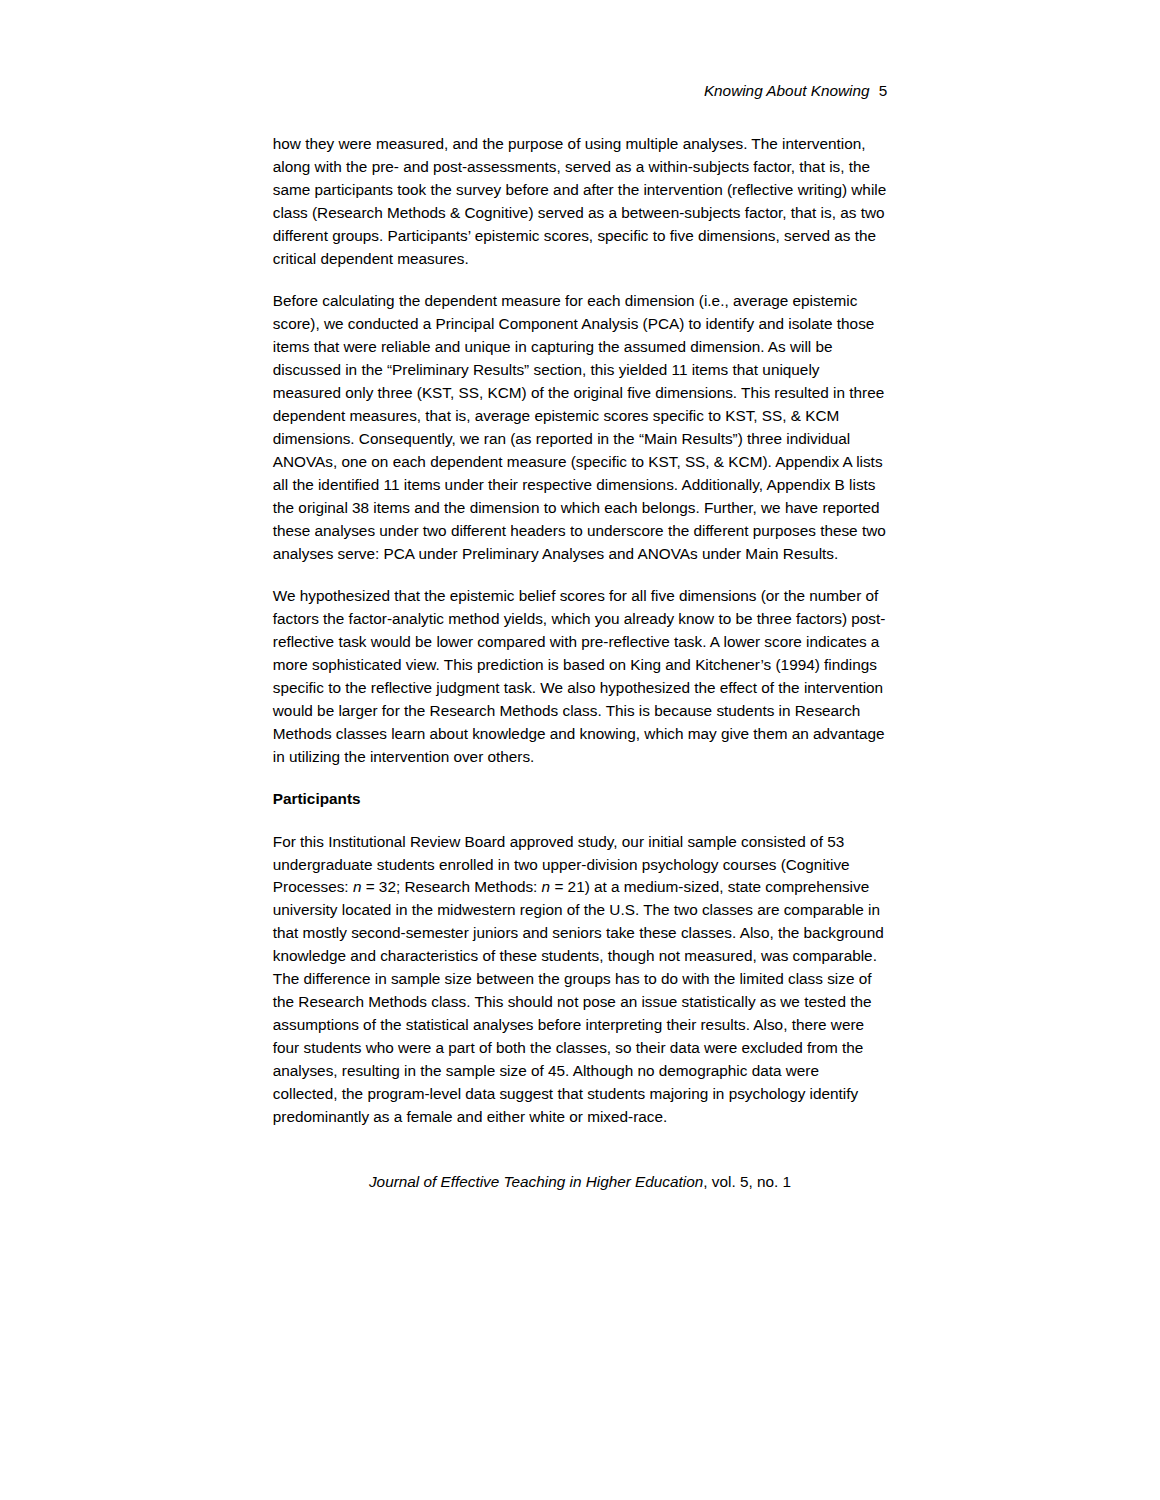Knowing About Knowing 5
how they were measured, and the purpose of using multiple analyses. The intervention, along with the pre- and post-assessments, served as a within-subjects factor, that is, the same participants took the survey before and after the intervention (reflective writing) while class (Research Methods & Cognitive) served as a between-subjects factor, that is, as two different groups. Participants’ epistemic scores, specific to five dimensions, served as the critical dependent measures.
Before calculating the dependent measure for each dimension (i.e., average epistemic score), we conducted a Principal Component Analysis (PCA) to identify and isolate those items that were reliable and unique in capturing the assumed dimension. As will be discussed in the “Preliminary Results” section, this yielded 11 items that uniquely measured only three (KST, SS, KCM) of the original five dimensions. This resulted in three dependent measures, that is, average epistemic scores specific to KST, SS, & KCM dimensions. Consequently, we ran (as reported in the “Main Results”) three individual ANOVAs, one on each dependent measure (specific to KST, SS, & KCM). Appendix A lists all the identified 11 items under their respective dimensions. Additionally, Appendix B lists the original 38 items and the dimension to which each belongs. Further, we have reported these analyses under two different headers to underscore the different purposes these two analyses serve: PCA under Preliminary Analyses and ANOVAs under Main Results.
We hypothesized that the epistemic belief scores for all five dimensions (or the number of factors the factor-analytic method yields, which you already know to be three factors) post-reflective task would be lower compared with pre-reflective task. A lower score indicates a more sophisticated view. This prediction is based on King and Kitchener’s (1994) findings specific to the reflective judgment task. We also hypothesized the effect of the intervention would be larger for the Research Methods class. This is because students in Research Methods classes learn about knowledge and knowing, which may give them an advantage in utilizing the intervention over others.
Participants
For this Institutional Review Board approved study, our initial sample consisted of 53 undergraduate students enrolled in two upper-division psychology courses (Cognitive Processes: n = 32; Research Methods: n = 21) at a medium-sized, state comprehensive university located in the midwestern region of the U.S. The two classes are comparable in that mostly second-semester juniors and seniors take these classes. Also, the background knowledge and characteristics of these students, though not measured, was comparable. The difference in sample size between the groups has to do with the limited class size of the Research Methods class. This should not pose an issue statistically as we tested the assumptions of the statistical analyses before interpreting their results. Also, there were four students who were a part of both the classes, so their data were excluded from the analyses, resulting in the sample size of 45. Although no demographic data were collected, the program-level data suggest that students majoring in psychology identify predominantly as a female and either white or mixed-race.
Journal of Effective Teaching in Higher Education, vol. 5, no. 1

====

__What is being asked__. Only the lines containing "Participants" are needed; copy each of them from the data.

__Response to this task__.
how they were measured, and the purpose of using multiple analyses. The intervention, along with the pre- and post-assessments, served as a within-subjects factor, that is, the same participants took the survey before and after the intervention (reflective writing) while class (Research Methods & Cognitive) served as a between-subjects factor, that is, as two different groups. Participants’ epistemic scores, specific to five dimensions, served as the critical dependent measures.
Participants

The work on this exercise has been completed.